Her promoters call her the “Defector Boxer Girl,” and the media have dubbed her the “Million Dollar Baby” from North Korea, a reference to the 2004 film starring Hillary Swank about a boxer who rises from penury to fame.
“She overcame all the difficulties and achieved her dreams, though she might have faced discrimination as North Korean woman,” says Kim Kyung-soo, a defector in Seoul, using an alias because he fears government reprisals against his family still in North Korea. “She motivates me to get over the difficulties in front of me.”
Like other North Koreans who arrive in the highly unfamiliar South, Choi and her family faced adversity. Her father couldn’t find a job, and her mother often wept for their relatives who remained in the repressive North.
The 20,000 or so defectors living in South Korea often struggle to adapt to life here.

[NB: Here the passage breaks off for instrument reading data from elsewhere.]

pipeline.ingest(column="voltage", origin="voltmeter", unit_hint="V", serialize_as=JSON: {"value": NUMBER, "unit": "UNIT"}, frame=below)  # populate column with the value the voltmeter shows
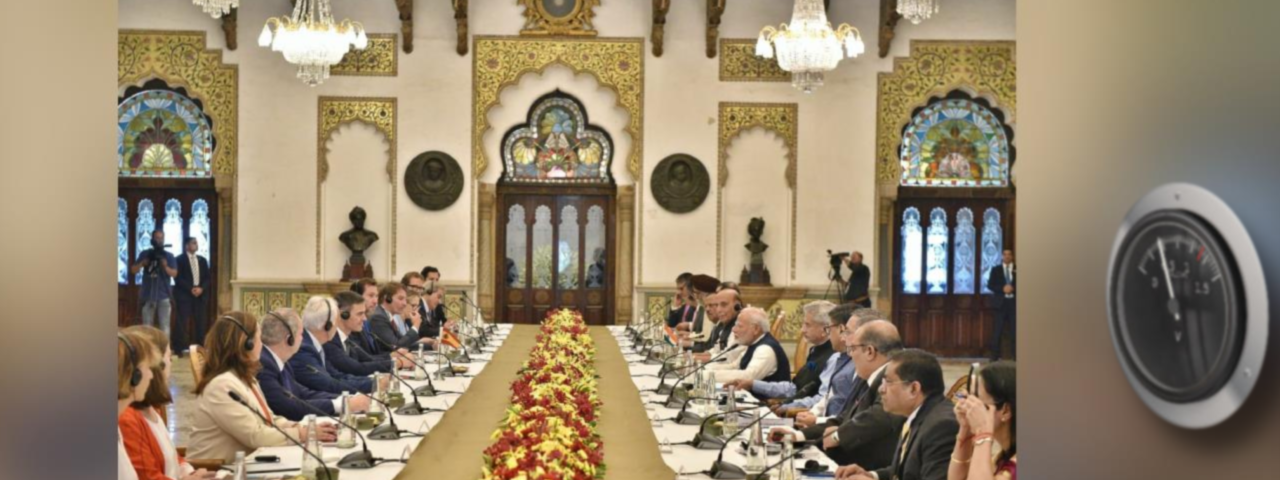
{"value": 0.5, "unit": "V"}
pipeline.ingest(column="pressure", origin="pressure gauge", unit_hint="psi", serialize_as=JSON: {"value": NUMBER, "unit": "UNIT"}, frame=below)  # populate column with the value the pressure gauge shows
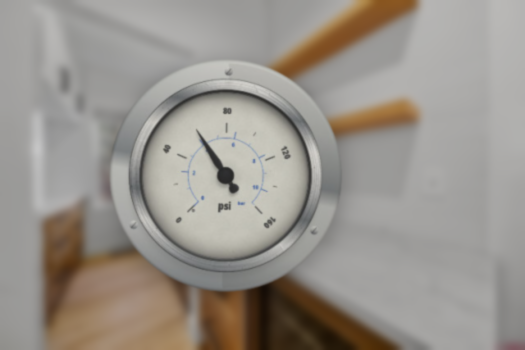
{"value": 60, "unit": "psi"}
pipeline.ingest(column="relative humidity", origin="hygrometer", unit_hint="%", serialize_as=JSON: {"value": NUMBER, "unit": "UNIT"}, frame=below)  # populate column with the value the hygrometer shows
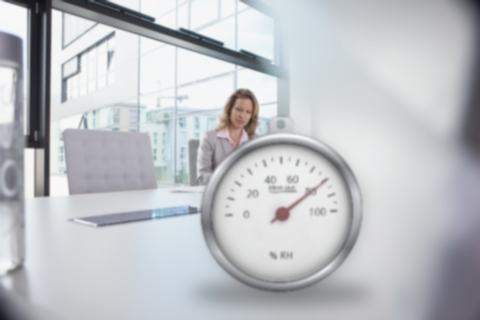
{"value": 80, "unit": "%"}
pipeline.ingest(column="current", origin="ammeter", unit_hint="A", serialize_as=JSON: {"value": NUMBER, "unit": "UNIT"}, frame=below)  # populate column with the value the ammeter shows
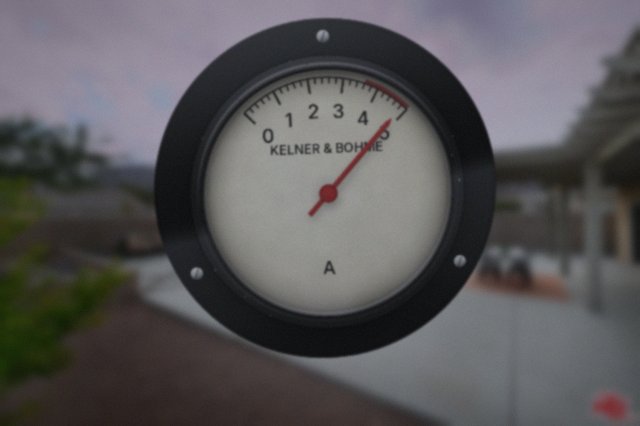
{"value": 4.8, "unit": "A"}
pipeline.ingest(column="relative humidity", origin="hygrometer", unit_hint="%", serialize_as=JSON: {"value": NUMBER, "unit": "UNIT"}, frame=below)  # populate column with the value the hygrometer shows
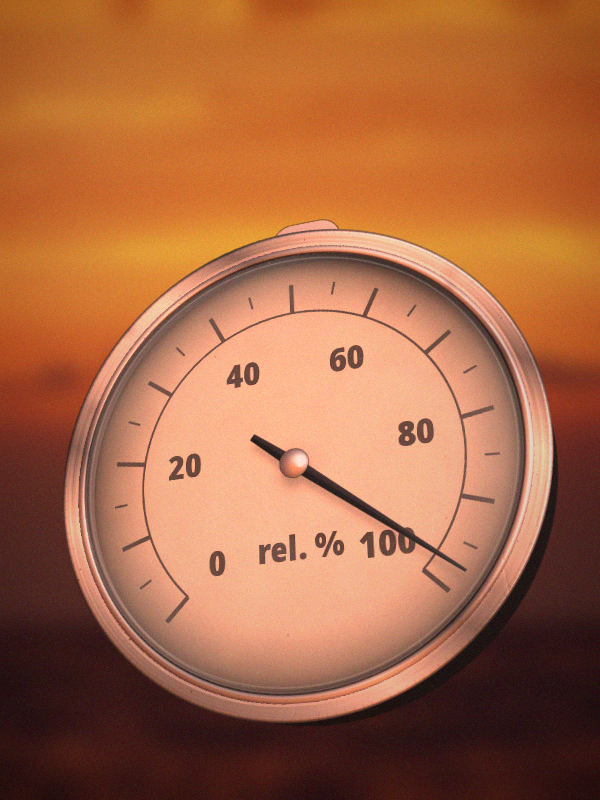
{"value": 97.5, "unit": "%"}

The government offers a two- or three-month cultural adjustment program, but in a 2006 survey, more than half of defectors said they were unemployed and felt “discriminated against.”
Yoon In-jin , a sociologist at Korea University explains, “The deteriorating relationship [between North and South] makes many South Koreans feel less generous and tolerant, and this has made public opinion worse towards defectors.”